Gov. Bruce Rauner criticized Illinois Attorney General Lisa Madigan’s plan Thursday to halt state workers’ pay, pushing legislation that would ensure payment regardless of Illinois' ongoing budget impasse.
“As you know, Attorney General Madigan is going into court asking a judge to end state employee pay,” Rauner said in a video posted to YouTube. “The Attorney General now believes the state should be shut down until a budget is passed. We do not agree.”
Last month, Madigan filed a motion in St. Clair County Circuit that seeks to dissolve a preliminary injunction that allowed state workers to be paid during the state’s ongoing budget stalemate. Madigan explained her reasoning in a State-Journal Register op-ed Sunday.

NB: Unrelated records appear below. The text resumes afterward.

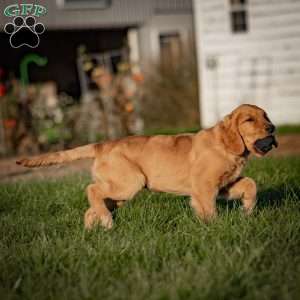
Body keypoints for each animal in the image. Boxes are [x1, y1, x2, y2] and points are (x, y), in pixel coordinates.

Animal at [17, 104, 278, 229]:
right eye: (249, 120)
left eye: (266, 116)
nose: (273, 128)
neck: (225, 145)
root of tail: (102, 144)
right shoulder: (204, 187)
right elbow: (208, 210)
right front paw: (214, 228)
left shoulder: (224, 185)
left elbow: (250, 184)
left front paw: (247, 211)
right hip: (129, 182)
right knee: (91, 190)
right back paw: (107, 222)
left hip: (118, 193)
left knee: (91, 206)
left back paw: (94, 229)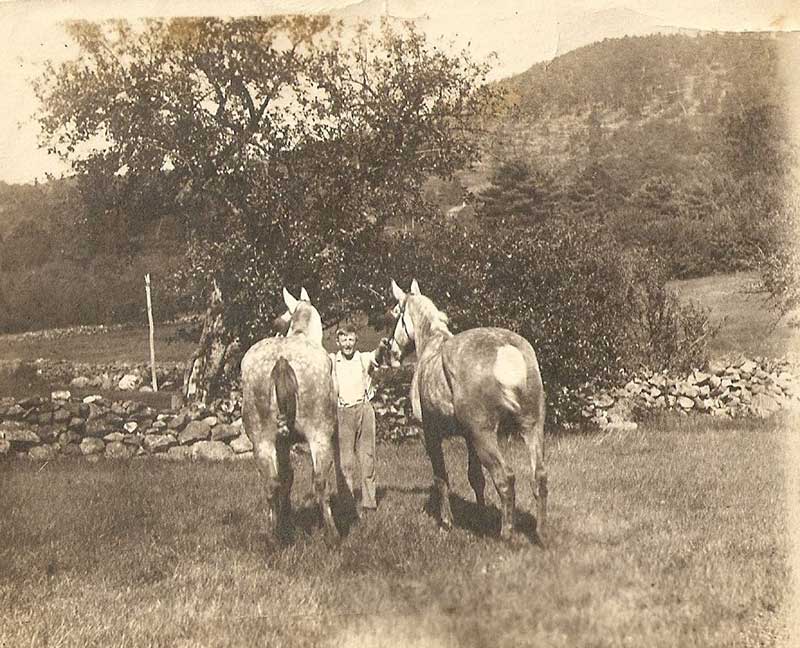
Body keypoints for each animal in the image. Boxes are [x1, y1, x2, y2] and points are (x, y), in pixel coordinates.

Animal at [238, 288, 338, 548]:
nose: (275, 322)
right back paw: (332, 535)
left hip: (262, 441)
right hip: (320, 436)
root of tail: (282, 359)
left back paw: (275, 536)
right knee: (320, 482)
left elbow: (286, 478)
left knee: (271, 483)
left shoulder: (281, 443)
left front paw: (284, 518)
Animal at [388, 280, 552, 540]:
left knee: (505, 478)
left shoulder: (431, 434)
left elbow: (441, 477)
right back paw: (542, 534)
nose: (392, 352)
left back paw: (506, 534)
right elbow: (476, 478)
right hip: (531, 427)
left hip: (484, 436)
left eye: (396, 313)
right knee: (539, 477)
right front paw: (481, 517)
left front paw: (446, 521)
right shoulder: (467, 438)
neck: (432, 342)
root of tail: (507, 350)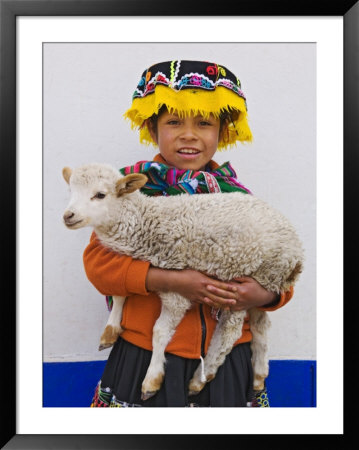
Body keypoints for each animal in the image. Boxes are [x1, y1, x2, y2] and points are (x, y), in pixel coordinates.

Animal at [62, 163, 304, 400]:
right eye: (71, 191)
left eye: (100, 195)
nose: (68, 215)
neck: (146, 224)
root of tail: (297, 252)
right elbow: (120, 291)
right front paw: (110, 331)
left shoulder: (176, 290)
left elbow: (159, 332)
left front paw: (151, 380)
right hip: (265, 280)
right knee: (260, 325)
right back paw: (259, 375)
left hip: (244, 282)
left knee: (230, 332)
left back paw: (200, 379)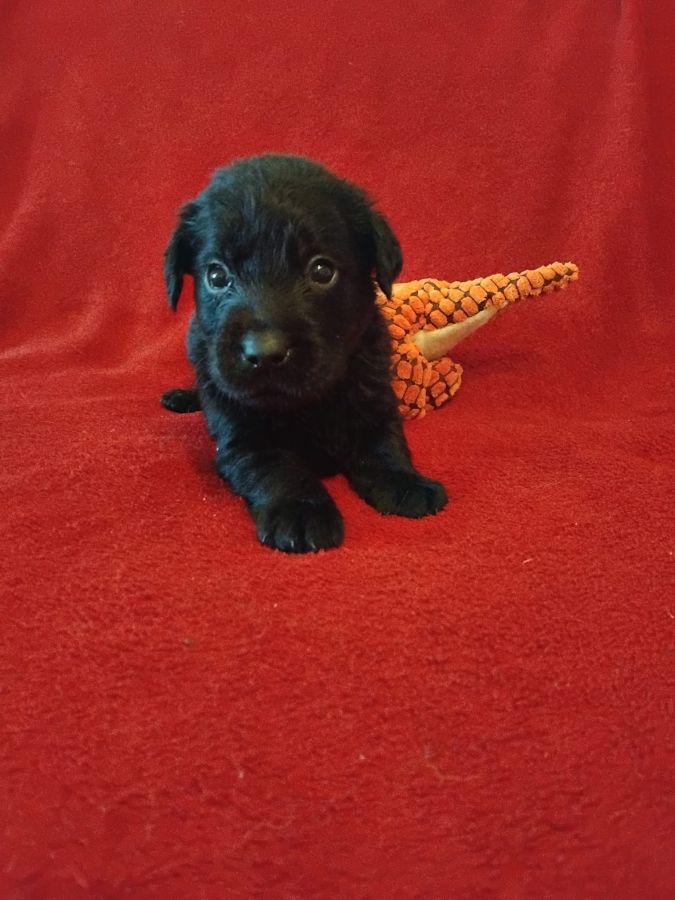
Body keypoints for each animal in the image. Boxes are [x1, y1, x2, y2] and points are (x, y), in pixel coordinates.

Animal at [162, 154, 447, 552]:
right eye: (216, 276)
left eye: (322, 270)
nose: (264, 353)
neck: (307, 401)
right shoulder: (244, 437)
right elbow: (279, 467)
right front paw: (301, 509)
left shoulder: (374, 399)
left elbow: (385, 444)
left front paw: (406, 482)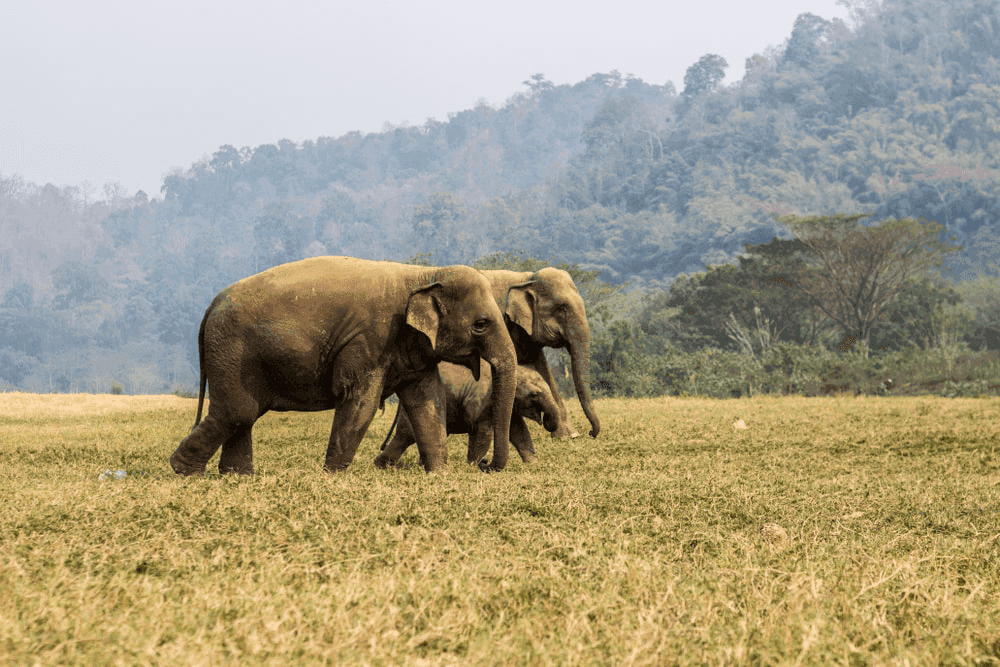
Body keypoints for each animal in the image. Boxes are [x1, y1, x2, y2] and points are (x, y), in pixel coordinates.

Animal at [169, 256, 517, 476]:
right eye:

“The lack of progress on a state budget has been aided by a St. Clair County Court’s order allowing the state to continue to pay employees without an enacted appropriations by law,” Madigan wrote. "By removing the threat of a government shutdown, there has been little agency to force action by the governor and the legislature.”
Rauner noted Thursday that a pair of proposals have been presented to address the issue. He supports a plan put forth by Illinois House Republican Avery Bourne that would pay state employees “on a continual basis regardless of the budget impasse,” much like lawmakers and constitutional officers. Republican state Reps. Terri Bryant, C.D. Davidsmeyer, Sara Wojcicki Jimenez and Democratic state Rep. Jerry Costello II have joined the bill as co-sponsors.
Rauner claimed the other plan, put forth by House Speaker Michael Madigan, the father of Attorney General Madigan, would “stop employee pay and shut down the government on June 30 instead.”
“Speaker Madigan will try to sell his June 30 government shut down proposal as a solution in case his daughter wins in court,” Rauner said. “But don’t be fooled. It’s not a solution — it’s a crisis showdown set for June 30 when the Speaker will use the leverage of a forced shut down to finally get the massive tax hike he recommended in December 2015.”
“There’s only one solution that makes sense: give state employees the same rights as the Speaker, rank-and-file legislators and the Attorney General herself,” he added.
Rauner noted that he plans to “shut down” Madigan’s proposal if it crosses his desk.
“I don’t take a paycheck — never have, never will, but I believe state employees who show up to work every day for the people of Illinois should get their paychecks no matter what,” he said.
The American Federation of State County and Municipal Employees Council 31, Illinois' largest public employee union, said Rauner is trying to “mislead” state workers Thursday, claiming that legislators are being paid six months late due to the governor’s “refusal to do his job and sign a budget.”
“The governor caused this crisis by holding the budget hostage to his political demands,” the union said in a statement. “Next week he’s due to present a spending plan for fiscal year 2018. If he introduces a budget, helps pass it and signs it into law on schedule this spring, this entire conversation is moot.”
“Instead Rauner says he’d veto a payroll bill, an action that could shut down state government,” AFSCME added.
The union, which is currently voting to authorize a strike if they can’t agree with Rauner on a new contract, supports legislation put forth by House Democrat Sue Scherer. The measure would ensure that appropriations are made to pay state employees through the end of the current fiscal year.
“In contrast, the governor’s threat to veto a bill not sponsored by his partisan political allies follows a familiar pattern: Rauner makes a demand, refuses to compromise, and bullies those who disagree,” AFSCME said. “If he wants to make progress, the governor should negotiate, not dictate, both in developing a fully-funded budget and reaching a fair contract for state employees."